Pierwsza jest bez wątpienia najbardziej drastyczna i możemy jej użyć tylko wtedy, gdy nigdy nie drukujemy z tego systemu. W tej samej konsoli Powershell, której używamy do sprawdzania stanu usługi, będziemy musieli wpisać następujące polecenia:
Zatrzymaj usługę -Spooler nazwy -Siła
Set-Service -Name Spooler -StartupType Disabled
Pierwsza z nich natychmiast zatrzyma usługę drukowania Windows, natomiast druga zmodyfikuje jej konfigurację, aby nie była ponownie ładowana po ponownym uruchomieniu systemu. Gdy Microsoft wyda poprawkę, która na dobre naprawia PrintNightmare, możesz ją ponownie aktywować za pomocą tego polecenia;
Set-Service -Name Spooler -StartupType włączony
W ten sposób po ponownym uruchomieniu systemu będziesz mógł normalnie drukować z tego systemu.

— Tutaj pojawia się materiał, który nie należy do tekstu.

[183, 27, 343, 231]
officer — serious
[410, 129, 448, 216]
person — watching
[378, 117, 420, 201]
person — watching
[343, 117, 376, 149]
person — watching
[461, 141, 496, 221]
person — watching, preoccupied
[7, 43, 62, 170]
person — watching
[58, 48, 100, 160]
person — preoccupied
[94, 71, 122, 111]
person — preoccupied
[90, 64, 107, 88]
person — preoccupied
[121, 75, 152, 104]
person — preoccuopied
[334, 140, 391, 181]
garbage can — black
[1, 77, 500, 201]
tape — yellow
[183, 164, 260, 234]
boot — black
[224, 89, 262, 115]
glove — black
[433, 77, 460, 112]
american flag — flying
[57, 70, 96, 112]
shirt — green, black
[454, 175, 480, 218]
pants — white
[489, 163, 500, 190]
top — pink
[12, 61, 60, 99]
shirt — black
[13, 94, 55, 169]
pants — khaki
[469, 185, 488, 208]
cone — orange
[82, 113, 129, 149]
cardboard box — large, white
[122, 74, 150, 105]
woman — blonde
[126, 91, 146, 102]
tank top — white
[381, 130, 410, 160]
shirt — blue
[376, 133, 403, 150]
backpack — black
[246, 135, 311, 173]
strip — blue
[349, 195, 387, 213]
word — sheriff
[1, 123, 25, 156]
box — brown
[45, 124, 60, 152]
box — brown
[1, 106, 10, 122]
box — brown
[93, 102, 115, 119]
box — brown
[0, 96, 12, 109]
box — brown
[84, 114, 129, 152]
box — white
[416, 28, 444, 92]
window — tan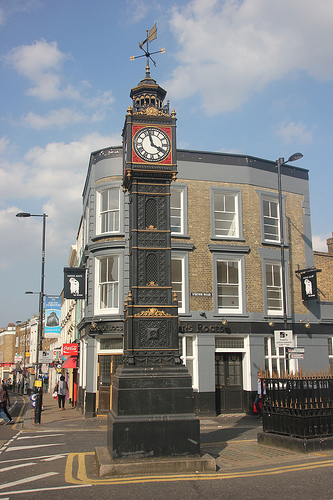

Druga metoda polega na wyłączeniu w systemie tylko funkcji serwera wydruku. W ten sposób nadal będziesz mógł drukować z systemu, ale nie będzie on już miał funkcji serwera wydruku dla innych komputerów i urządzeń w sieci. Aby to zrobić, musisz uzyskać dostęp do Edytora lokalnych zasad grupy i przejść do opcji Zasady komputera lokalnego> Konfiguracja komputera> Szablony administracyjne> Drukarki i poszukać pozycji Zezwalaj Menedżerowi zadań drukowania na akceptowanie połączeń klientów.
Następnie kliknij go dwukrotnie i sprawdź jego status, który powinien być Wyłączony, aby zapobiec ryzyku PrintNightmare. Jeśli więc jest ustawiony na Nieskonfigurowany lub Włączony, zmień tę wartość i uruchom ponownie system.
Co zrobić, jeśli masz już zainstalowaną łatkę Microsoft dla PrintNightmare?
Możliwe, że zanim to przeczytasz, zainstalowałeś już oficjalną łatkę Microsoftu. Problem polega na tym, że nie rozwiązuje problemu PrintNightmare. W takim przypadku będziesz musiał dokonać zmiany w ustawieniach rejestru systemu Windows. Najszybszym sposobem na to jest otwarcie konsoli (Wiersz polecenia) i wpisanie następującego polecenia:
„HKEY_LOCAL_MACHINE Software Policies Microsoft Windows NT Printers PointAndPrint” / v RestrictDriverInstallationToAdministrators /t REG_DWORD /d 1 /f
Wpisz dokładnie tak, jak pokazano, możesz skopiować i wkleić. Należy pamiętać, że chociaż jest podzielony ze względu na swoją długość, jest to pojedyncze polecenie.
W zasadzie środki te powinny już zapewniać niezbędny poziom bezpieczeństwa, choć prawdą jest, że na opublikowanie przez Microsoft ostatecznego rozwiązania będziemy musieli jeszcze poczekać.